Diversas terapias e dispositivos foram desenvolvidos para auxiliar as pessoas no combate ao vício no cigarro — que é a causa da morte de 7 milhões de pessoas, entre fumantes ativos e passivos, todos os anos, segundo a Organização Mundial da Saúde (OMS). Entre eles está o uso de cigarros eletrônicos, que, até então, não tinham sua eficiência comprovada. Entretanto, um estudo publicado na quarta-feira (30), na revista científica inglesa New England Journal of Medicine, mostrou que essa ferramenta é duas vezes mais eficaz do que produtos de reposição de nicotina, como adesivos e chicletes, segundo reportagem publicada no jornal The New York Times.
O levantamento foi realizado na Grã-Bretanha, durante um ano, com 886 fumantes, divididos em dois grupos e escolhidos aleatoriamente para utilizarem os cigarros eletrônicos ou as terapias mais tradicionais de reposição de nicotina. Além disso, eles também participaram de, pelo menos, quatro sessões semanais de aconselhamento, um elemento considerado crítico para os resultados positivos do estudo, segundo os pesquisadores.
Ao final da análise, foi percebido que a taxa de sucesso dos usuários de cigarros eletrônicos foi de 18%, enquanto a registrada pelo segundo grupo — que utilizou chicletes ou adesivos de reposição de nicotina — alcançou apenas 9,9% de êxito.
Estes dispositivos eletrônicos fornecem aos fumantes a nicotina, mas sem o alcatrão tóxico proveniente da inalação da queima do tabaco. No entanto, a ferramenta ainda não é aprovada por agências reguladoras do Brasil, dos Estados Unidos e da Grã-Bretanha justamente porque não havia comprovação científica de que eles funcionem na cessação do uso de cigarros convencionais.
A Agência Nacional de Vigilância Sanitária (Anvisa) se manifestou, em 2009, sobre o tema quando publicou a resolução RDC 46/2009, que proíbe a comercialização do item "especialmente os que aleguem substituição de cigarro, cigarrilha, charuto, cachimbo e similares no hábito de fumar ou objetivem alternativa ao tratamento do tabagismo"
Analucia Saraiva, gerente de Relações Científicas da Souza Cruz — empresa líder no mercado de cigarros no Brasil — afirmou, por meio de nota, que acredita na importância de promover um debate amplo sobre o assunto com a Anvisa e a sociedade civil para revisitar as normas regulatórias, tanto dos vaporizadores quanto dos produtos de tabaco aquecido.
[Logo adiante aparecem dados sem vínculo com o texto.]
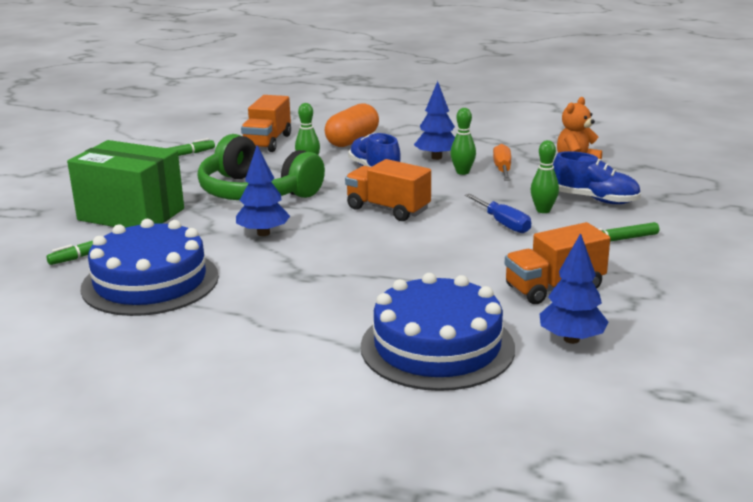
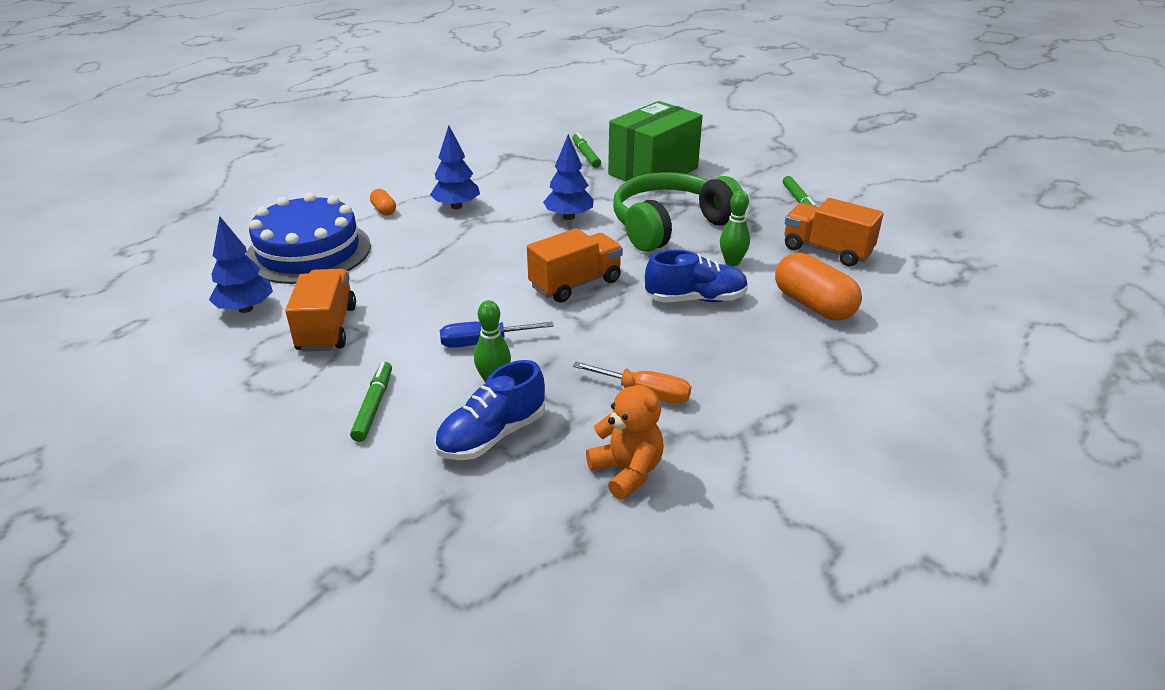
camera: 110 degrees right, 10 degrees up
(150, 282) = (518, 170): blue cake -> none
(306, 333) = (384, 210): none -> orange capsule
(436, 157) = (718, 352): blue tree -> blue tree (456, 206)
(462, 172) = (654, 358): green bowling pin -> none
— Os dispositivos sem combustão representam um "marco tecnológico" na história da indústria do tabaco em termos de saúde. Há um crescente consenso entre muitos órgãos de saúde pública de que os produtos sem combustão apresentam um perfil de risco significativamente reduzido comparado ao cigarro tradicional — disse Analucia.
Peter Hajek, principal autor do estudo e professor de psicologia clínica na Universidade Queen Mary, de Londres, afirma que a pesquisa pode reverter esse quadro.
— Os profissionais de saúde têm relutado em recomendar seu uso por causa da falta de evidências claras de ensaios clínicos randomizados. Agora, é provável que isso mude — disse Hajek
Cautela no uso
O New England Journal dedicou grande parte de sua atual edição a e-cigarros, publicando dois editoriais e uma carta. A coleção incorpora ainda o emaranhado debate sobre saúde pública sobre os dispositivos. Um editorial escrito pela especialista em saúde comportamental Belinda Borrelli e pelo pneumologista Dr. George T. O'Connor frearam as inclinações à adoção da ferramenta.
O editorial da revista científica recomendou que os cigarros eletrônicos fossem indicados quando outras abordagens de cessação, incluindo aconselhamento comportamental, tivessem falhado; que os pacientes usem a menor dose de nicotina possível e que os prestadores de cuidados de saúde estabeleçam um cronograma objetivo para o uso de cigarros eletrônicos.
Como os fumantes foram recrutados nas clínicas, eles já estavam predispostos a parar de fumar. Os participantes eram tipicamente de meia-idade, consumiam entre meio maço e maço por dia e já haviam tentado parar com o nocivo hábito.